**Texto dado**

DIALOGOS › DIEGO TATIAN, DECANO DE FILOSOFíA Y HUMANIDADES DE CóRDOBA, ESTUDIOSO DE SPINOZA

“Mi libertad empieza donde empieza la libertad de otro”

Para el filósofo cordobés, Baruch Spinoza ofrece una visión de lo democrático como apertura y no como bloqueo. Lo plantea como una forma de “potenciar lo colectivo”, una mirada opuesta al llamado republicanismo conservador.

 Por Veronica Gago

–Reivindica el “valor de uso” de la filosofía de Spinoza. En concreto, ¿qué claves da este filósofo para pensar qué significaría una radicalización democrática hoy?

–En mi opinión, Spinoza invita a pensar la democracia como manifestación, incremento, apertura, composición imprevista de diferencias, y nunca como bloqueo del deseo por el procedimiento. Democracia significa en su pensamiento un régimen en el que la Constitución, las leyes y los procedimientos son instituciones forjadas por la vida popular, por las luchas sociales y la experiencia colectiva, que de este modo es siempre autoinstitución. Se trata de una noción de democracia que nunca presupone la desconfianza de la potencia común, la inhibición por el miedo, ni la despolitización del cuerpo colectivo para su control.

–Ese sujeto colectivo, multitudinario, es entonces el protagonista democrático...

–La “multitud” spinozista es democrática en un doble sentido: por una parte como designación de un poder popular, una potencia inalienable e intransferible, un derecho en acto constitutivo de la realidad social; por otra, multitud democrática significa preservación de las diferencias que la constituyen por naturaleza, resistencia a la uniformidad; multiplicidad sin centro que no admite nunca ser reducida a la unidad; conflicto irrepresentable que produce institucionalidad, dándose a sí misma una forma viva. Por eso, la libertad de pensar y manifestar el pensamiento tiene en Spinoza un núcleo democrático, no liberal.

**Extracto de datos**

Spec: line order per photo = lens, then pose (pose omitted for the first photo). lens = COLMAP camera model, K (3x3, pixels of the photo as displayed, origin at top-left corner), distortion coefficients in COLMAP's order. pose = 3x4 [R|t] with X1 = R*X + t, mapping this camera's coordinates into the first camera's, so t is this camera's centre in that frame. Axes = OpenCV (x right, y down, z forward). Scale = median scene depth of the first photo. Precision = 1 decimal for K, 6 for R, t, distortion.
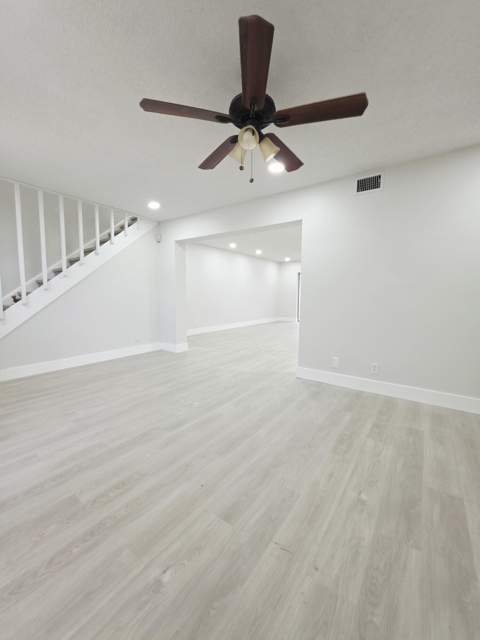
lens RADIAL K [[257.1, 0, 241.3], [0, 257.1, 319.2], [0, 0, 1]] dist [-0.002970, 0.000187]
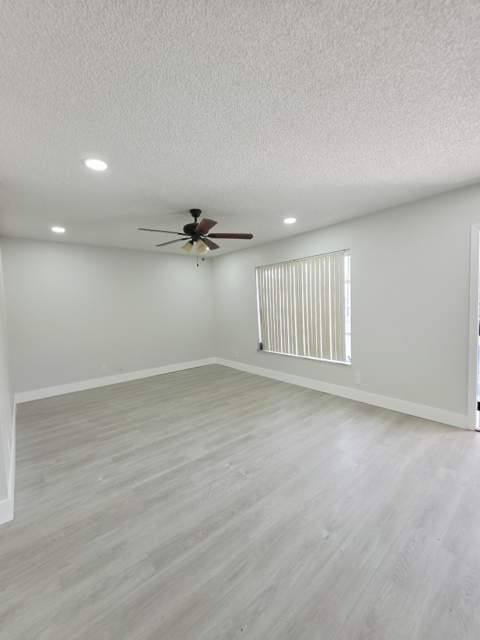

**Qué debes hacer**
Por favor, retoma la entrevista sobre Spinoza y la democracia justo después de su última frase. El listado es material aparte y no guarda relación con la entrevista sobre Spinoza.

**Respuesta escrita**
–¿Cuál es la potencia de esa figura que es en el fondo irrepresentable?

–Multitud no es el poder del número, ni el ejercicio inmediato de la fuerza, sino (y Cecilia Abdo Ferez escribió un trabajo muy hermoso sobre esto) fondo barroco irrepresentable, nunca pleno, ni completo, ni totalizable, del que emergen figuras indeterminadas y transitorias, imposibles de traducir en términos de dominación de la mayoría sobre las minorías. Se trata de lo inconsistente mismo que atesora la novedad y la invención. Creo que estos elementos proporcionan una importante inspiración teórica para pensar y construir la democracia en Latinoamérica.

–¿Qué implica que no se pueda pensar una teoría política despojada de una teoría de las pasiones?

–Hay política porque la vida humana es apasionada; de otro modo no sería necesaria, ni lo sería la ética; ese reconocimiento es el principio de la conversación colectiva de los seres humanos acerca de sí mismos, y las acciones políticas, tanto como las ideas filosóficas, la literatura, el arte, producen, en el mundo de las pasiones, alianzas, desvíos y elaboraciones que, sin suprimirlas, las dotan de una dirección y abren la posibilidad de una vitalidad no destructiva. El horizonte de la política sería un creciente incremento de la potencia colectiva, que no obstante preserva la multiplicidad de singularidades en equilibrio e involucra una trama de afectos entre los cuales hay uno, de muy difícil traducción, que Spinoza llama hilaritas.

–¿Qué significado tiene?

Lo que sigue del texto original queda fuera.